- Education: Stanford University University of Colorado
- Known for: Mouse models of alcoholism
- Awards: 2015 Marlatt Mentorship Award from the Research Society on Alcoholism
- Scientific career
- Fields: Neuroscience
- Workplaces: Oregon Health & Science University
- Thesis: Effects of D-amphetamine on learning and memory in inbred and hybrid mice (1973)
- Doctoral advisor: Herbert Alpern

= John C. Crabbe =

American neuroscientist and behavior geneticist

John C. Crabbe, Jr. is an American neuroscientist and behavior geneticist. He is a professor of behavioral neuroscience at the Oregon Health & Science University (OHSU) School of Medicine, where he has worked since 1979. He is also a senior research career scientist at the Veterans Affairs Medical Center in Portland, Oregon. He is also the former director of OHSU's Portland Alcohol Research Center.

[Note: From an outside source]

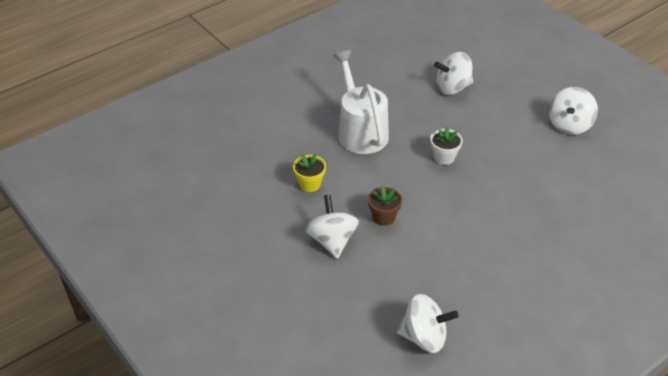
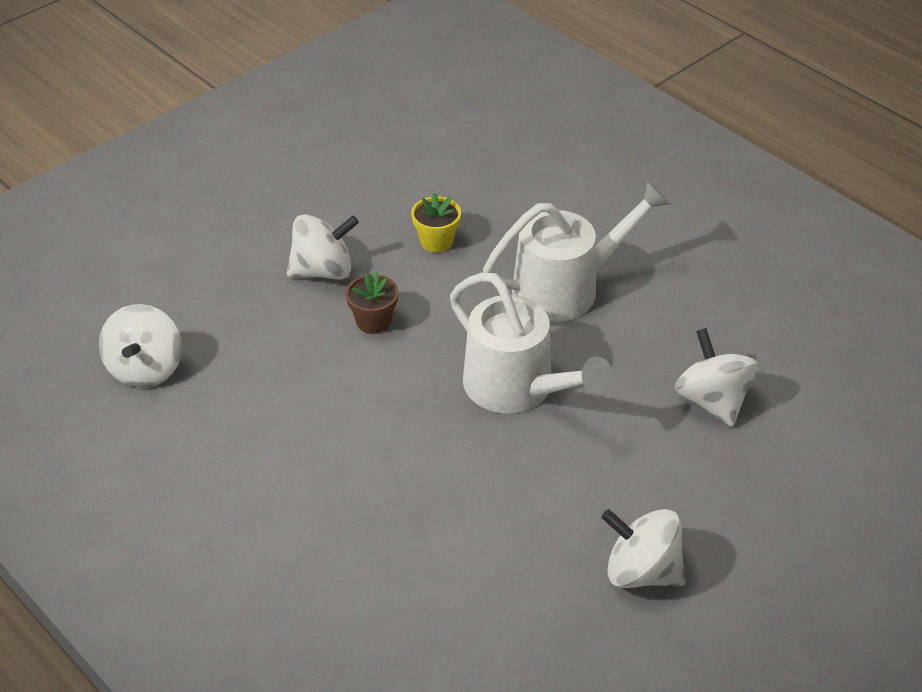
camera: 85 degrees right, 0 degrees up
(444, 157) = (518, 389): white flower pot -> white watering can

Crabbe is known for his research using mouse models to study the pharmacogenetics of alcoholism. He is also known for a 1999 study he and his colleagues published documenting significant variations in certain mouse behaviors across different labs, even when they all tried to follow the same protocols. In 2011, he was chosen by the National Institute on Alcohol Abuse and Alcoholism to give the 16th annual Mark Keller Honorary Lecture.

Crabbe is a member of the editorial board of Genes, Brain and Behavior.